Assim, pois, há descendência, mas de segunda classe. Rejubilemo-nos,
entretanto, por ter entrado pelas portas do fundo, essa descendência, contra a
qual o Sr. Dühring tanto blasfemou e contra a qual se lançou violentamente. O
mesmo se dá com a seleção natural; depois de toda a indignação moral contra
a luta pela vida, por meio da qual, todavia, se executa a seleção natural, o
Sr. Dühring nos oferece, graciosamente:"a causa profunda da contextura
dos seres deve ser procurada, portanto, nas condições vitais e nas circunstâncias
cósmicas; a seleção natural sobre a qual Darwin insiste, pode apenas atuar em
segundo plano". Mas, de qualquer maneira, é seleção natural, embora de
segunda classe; e assim temos, pois, seleção natural, luta pela existência e
excesso de população, segundo a fórmula"clerical" de Malthus... É
tudo: quanto ao resto, o Sr. Dühring nos envia para a teoria de LamarckLamarckLamarck.

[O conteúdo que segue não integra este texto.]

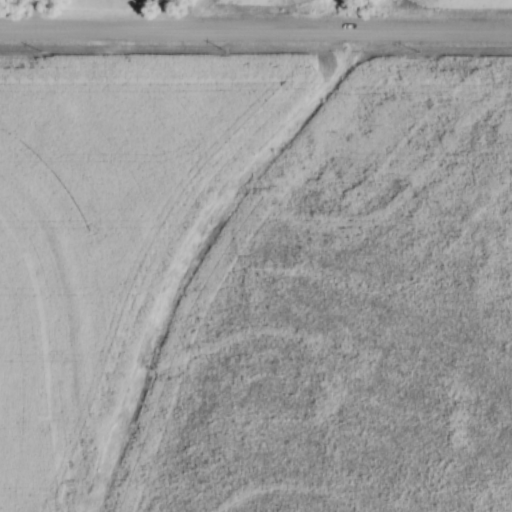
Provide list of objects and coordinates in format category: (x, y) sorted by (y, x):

Finalmente, ele nos adverte contra o abuso das
palavras metamorfose e evolução. Segundo ele, a idéia de metamorfose é um
conceito vago e a idéia da evolução só pôde ser admitida na medida em que
se pôde verdadeiramente provar a existência das leis que a regem. E
aconselha-nos a substituir ambas as palavras pelo termo"composição"
e então tudo irá bem, É sempre a mesma história: as coisas continuam como são
e o Sr. Dühring mostra-se todo satisfeito se lhes mudamos o nome.
Faremos uma grande confusão se falarmos na evolução do pinto dentro do ovo, porque não conhecemos a ciência das leis que regem esse processo. Para esclarecer, devemos substituir, apenas a palavra"evolução" pela palavra"composição". Não diremos mais: essa criança desenvolve-se magnificamente", mas sim, "essa criança compõe-se esplendidamente". E podemos felicitar o Sr. Dühring pelo fato de, não contente com enfileirar-se dignamente ao lado do autor do Anel dos Niebelung, no que se refere ao alto conceito que tem de si mesmo, ainda não lhe fica atrás como"compositor" do futuro.